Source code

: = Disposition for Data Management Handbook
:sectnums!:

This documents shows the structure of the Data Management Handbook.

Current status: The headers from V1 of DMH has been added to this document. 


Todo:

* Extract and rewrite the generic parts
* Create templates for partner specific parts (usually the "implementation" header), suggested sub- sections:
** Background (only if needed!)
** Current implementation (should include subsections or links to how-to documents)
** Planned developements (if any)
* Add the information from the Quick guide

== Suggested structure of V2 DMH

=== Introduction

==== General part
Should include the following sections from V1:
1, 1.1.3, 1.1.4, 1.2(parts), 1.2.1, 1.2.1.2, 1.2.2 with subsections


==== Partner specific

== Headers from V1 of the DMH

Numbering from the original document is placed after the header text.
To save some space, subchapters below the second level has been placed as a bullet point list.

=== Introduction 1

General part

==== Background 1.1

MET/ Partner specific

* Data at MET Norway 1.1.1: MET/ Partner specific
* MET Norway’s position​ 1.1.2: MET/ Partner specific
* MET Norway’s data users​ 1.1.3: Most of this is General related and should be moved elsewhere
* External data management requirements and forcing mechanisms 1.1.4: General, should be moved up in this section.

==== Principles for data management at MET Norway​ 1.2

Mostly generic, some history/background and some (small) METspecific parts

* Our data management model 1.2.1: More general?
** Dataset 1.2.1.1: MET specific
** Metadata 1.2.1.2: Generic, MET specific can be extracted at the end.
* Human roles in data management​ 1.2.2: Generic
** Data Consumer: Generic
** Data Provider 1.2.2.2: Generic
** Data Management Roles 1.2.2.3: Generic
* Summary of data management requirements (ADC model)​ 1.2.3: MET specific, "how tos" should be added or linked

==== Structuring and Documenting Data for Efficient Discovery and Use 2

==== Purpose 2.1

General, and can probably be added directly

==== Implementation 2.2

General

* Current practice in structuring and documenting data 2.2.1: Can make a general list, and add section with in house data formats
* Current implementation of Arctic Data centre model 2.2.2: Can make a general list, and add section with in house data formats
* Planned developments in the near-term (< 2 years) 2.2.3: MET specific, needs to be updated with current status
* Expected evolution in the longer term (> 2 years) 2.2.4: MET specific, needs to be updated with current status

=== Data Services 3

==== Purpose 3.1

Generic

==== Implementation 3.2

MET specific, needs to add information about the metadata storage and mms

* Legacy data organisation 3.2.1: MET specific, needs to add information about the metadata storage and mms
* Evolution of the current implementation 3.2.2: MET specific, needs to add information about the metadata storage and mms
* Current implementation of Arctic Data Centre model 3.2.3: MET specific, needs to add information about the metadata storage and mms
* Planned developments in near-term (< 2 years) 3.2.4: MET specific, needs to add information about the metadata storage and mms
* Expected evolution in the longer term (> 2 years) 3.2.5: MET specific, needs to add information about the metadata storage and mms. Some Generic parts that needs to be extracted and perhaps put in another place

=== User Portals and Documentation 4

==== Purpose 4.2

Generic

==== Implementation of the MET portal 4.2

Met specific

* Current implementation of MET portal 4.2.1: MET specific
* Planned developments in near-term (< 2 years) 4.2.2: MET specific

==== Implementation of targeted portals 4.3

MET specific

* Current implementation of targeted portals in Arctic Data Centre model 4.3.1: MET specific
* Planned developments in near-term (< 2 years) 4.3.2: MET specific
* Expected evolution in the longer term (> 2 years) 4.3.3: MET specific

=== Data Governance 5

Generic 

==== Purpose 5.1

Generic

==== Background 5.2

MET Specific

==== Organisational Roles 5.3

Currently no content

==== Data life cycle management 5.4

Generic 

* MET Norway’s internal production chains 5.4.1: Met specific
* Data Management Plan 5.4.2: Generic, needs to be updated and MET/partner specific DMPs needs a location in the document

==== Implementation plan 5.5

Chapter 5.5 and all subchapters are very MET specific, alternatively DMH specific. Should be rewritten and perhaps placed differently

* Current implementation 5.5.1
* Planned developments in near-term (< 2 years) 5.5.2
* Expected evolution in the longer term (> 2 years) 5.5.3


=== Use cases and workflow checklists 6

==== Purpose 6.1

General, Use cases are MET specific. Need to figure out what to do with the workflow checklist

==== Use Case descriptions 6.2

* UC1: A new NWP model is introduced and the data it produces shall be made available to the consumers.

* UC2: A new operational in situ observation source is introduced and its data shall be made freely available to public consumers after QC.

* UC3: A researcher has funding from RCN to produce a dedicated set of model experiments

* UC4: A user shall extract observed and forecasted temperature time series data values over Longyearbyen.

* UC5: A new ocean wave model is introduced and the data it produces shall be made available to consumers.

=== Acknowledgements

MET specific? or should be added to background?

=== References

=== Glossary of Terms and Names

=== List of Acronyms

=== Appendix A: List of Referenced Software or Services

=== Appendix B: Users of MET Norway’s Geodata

* * *

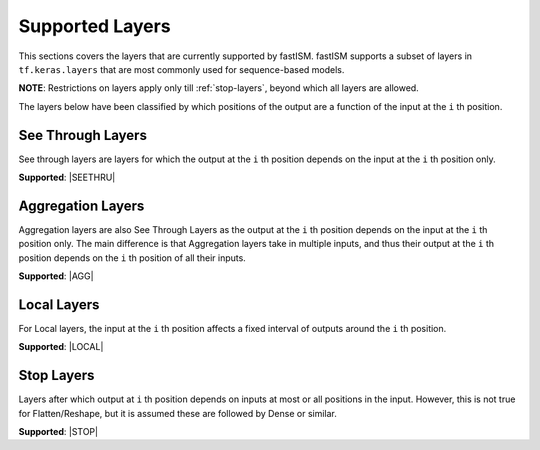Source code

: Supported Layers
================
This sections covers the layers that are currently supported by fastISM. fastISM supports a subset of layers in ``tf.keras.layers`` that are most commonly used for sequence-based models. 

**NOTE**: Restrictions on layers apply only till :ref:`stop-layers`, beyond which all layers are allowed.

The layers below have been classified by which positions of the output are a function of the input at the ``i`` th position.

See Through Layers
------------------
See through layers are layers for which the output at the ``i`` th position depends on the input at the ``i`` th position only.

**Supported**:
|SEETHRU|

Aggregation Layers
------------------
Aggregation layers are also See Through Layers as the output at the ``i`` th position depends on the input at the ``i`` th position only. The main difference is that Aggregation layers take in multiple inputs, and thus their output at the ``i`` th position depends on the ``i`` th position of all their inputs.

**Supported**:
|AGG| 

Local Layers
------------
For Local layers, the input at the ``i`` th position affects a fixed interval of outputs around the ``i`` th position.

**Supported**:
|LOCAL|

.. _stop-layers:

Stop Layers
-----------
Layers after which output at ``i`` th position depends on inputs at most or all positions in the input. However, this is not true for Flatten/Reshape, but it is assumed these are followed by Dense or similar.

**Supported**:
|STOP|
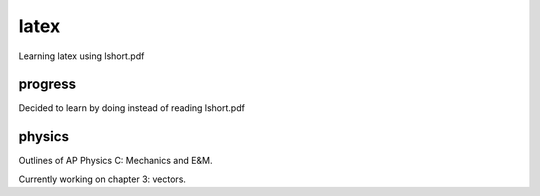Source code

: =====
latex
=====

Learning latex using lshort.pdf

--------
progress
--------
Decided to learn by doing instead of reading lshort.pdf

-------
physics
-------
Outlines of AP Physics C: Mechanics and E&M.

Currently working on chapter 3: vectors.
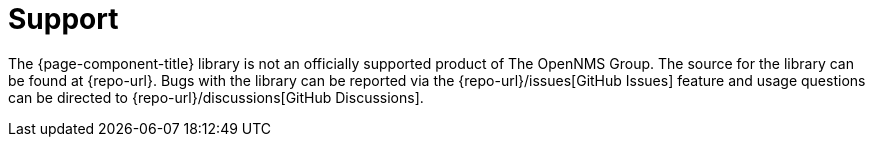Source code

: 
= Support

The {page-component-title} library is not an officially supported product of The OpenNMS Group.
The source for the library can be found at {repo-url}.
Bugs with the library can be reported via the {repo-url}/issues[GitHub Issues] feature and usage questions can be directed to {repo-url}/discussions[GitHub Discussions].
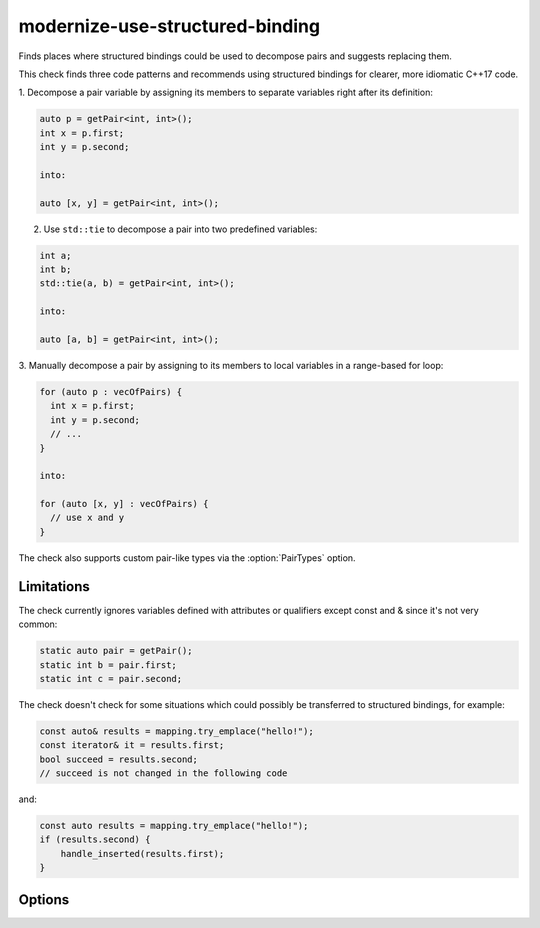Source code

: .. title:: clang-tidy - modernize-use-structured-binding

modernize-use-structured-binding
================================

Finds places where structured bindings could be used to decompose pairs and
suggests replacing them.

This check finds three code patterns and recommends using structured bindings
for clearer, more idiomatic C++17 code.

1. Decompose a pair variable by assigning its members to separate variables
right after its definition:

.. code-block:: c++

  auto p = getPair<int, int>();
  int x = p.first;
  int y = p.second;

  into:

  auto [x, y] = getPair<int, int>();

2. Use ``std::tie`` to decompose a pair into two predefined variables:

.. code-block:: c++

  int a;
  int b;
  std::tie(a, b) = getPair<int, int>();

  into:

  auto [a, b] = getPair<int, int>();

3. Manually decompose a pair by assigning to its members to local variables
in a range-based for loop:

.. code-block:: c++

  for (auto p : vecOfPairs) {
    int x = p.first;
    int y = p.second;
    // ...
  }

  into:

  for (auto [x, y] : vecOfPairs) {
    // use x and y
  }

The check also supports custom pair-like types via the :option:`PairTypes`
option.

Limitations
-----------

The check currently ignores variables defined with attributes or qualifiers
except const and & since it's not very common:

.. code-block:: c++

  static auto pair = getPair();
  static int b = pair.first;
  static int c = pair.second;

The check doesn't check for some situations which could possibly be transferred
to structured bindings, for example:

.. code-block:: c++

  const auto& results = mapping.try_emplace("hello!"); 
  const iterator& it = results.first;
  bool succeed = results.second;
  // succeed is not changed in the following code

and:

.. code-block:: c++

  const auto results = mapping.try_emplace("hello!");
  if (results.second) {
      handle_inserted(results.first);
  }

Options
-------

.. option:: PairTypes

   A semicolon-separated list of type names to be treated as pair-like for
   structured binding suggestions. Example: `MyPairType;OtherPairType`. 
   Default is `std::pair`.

## Your task
The lines above from the one with "Numbering from the" through the one with "1.1.1: MET/ Partner specific" are to be duplicated exactly, ends included, with nothing added.

## Your solution
Numbering from the original document is placed after the header text.
To save some space, subchapters below the second level has been placed as a bullet point list.

=== Introduction 1

General part

==== Background 1.1

MET/ Partner specific

* Data at MET Norway 1.1.1: MET/ Partner specific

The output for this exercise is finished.